Ruthenium terpyridine complexes based on dppz ligands as photodynamic antimicrobial agents against Staphylococcus aureus

Abstract

Antimicrobial photodynamic therapy offers significant benefits over standard antibiotic therapy in terms of rapid sterilization and resistance reduction. In this paper, a series of ruthenium complexes were designed and synthesized for antibacterial studies. [Ru(tpy)(dppz-R)Cl][PF₆] (tpy = 2,2′:6′,2′′-terpyridine; dppz = dipyrido [3,2-a:2′,3′-c] phenazine; R = H, CH₃, C(CH₃)₃, F, CF₃, NO₂, NH₂ or CN), Ru1–Ru8 all showed superior in vitro antimicrobial effects under blue light irradiation.
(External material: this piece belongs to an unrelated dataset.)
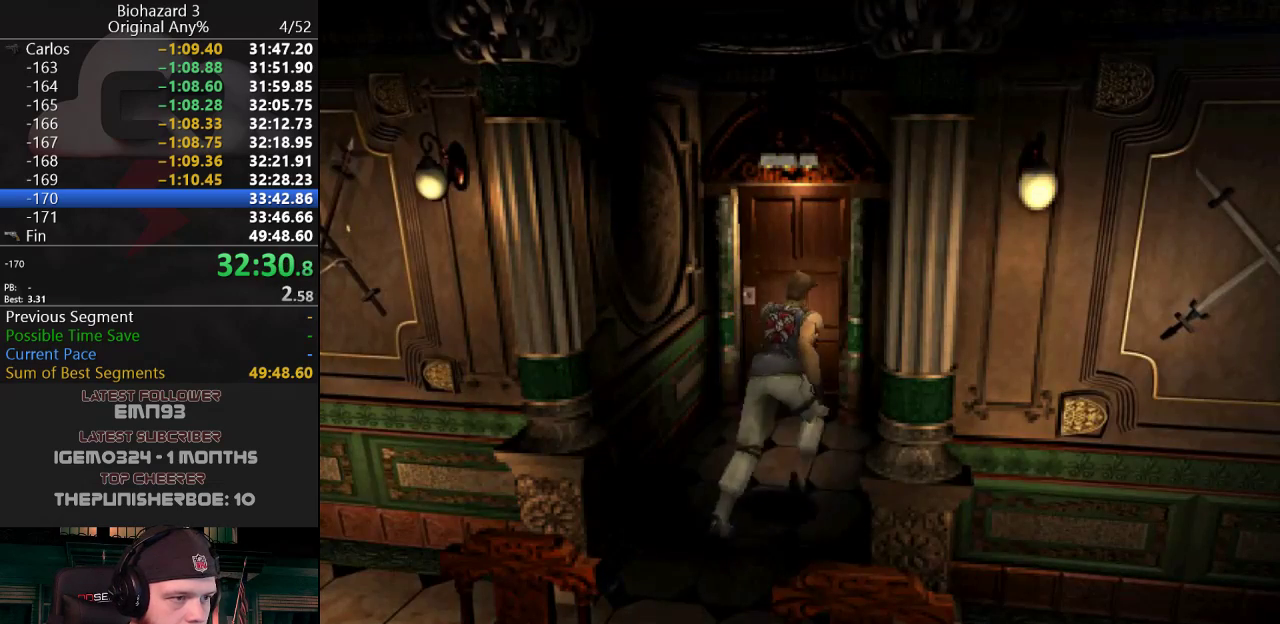
{"keys": ["g", "j", "w"], "events": [[33, "a", "up"], [234, "a", "down"], [317, "a", "up"]]}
Ru2 has the best antimicrobial activity, with its inherent dark toxicity and photodynamic inactivation rapidly killing S. aureus without developing drug tolerance. Binding and damaging DNA as well as generating ROS may be its potential antimicrobial targets. Ru2 lacks a hemolytic effect on rabbit erythrocytes and has low phototoxicity against G. mellonella Larvae. In addition, Ru2 has been successfully used to treat skin wounds in mice infected with S. aureus. Therefore, Ru2 has shown great potential as a photodynamic antimicrobial agent against the threat of S. aureus infection.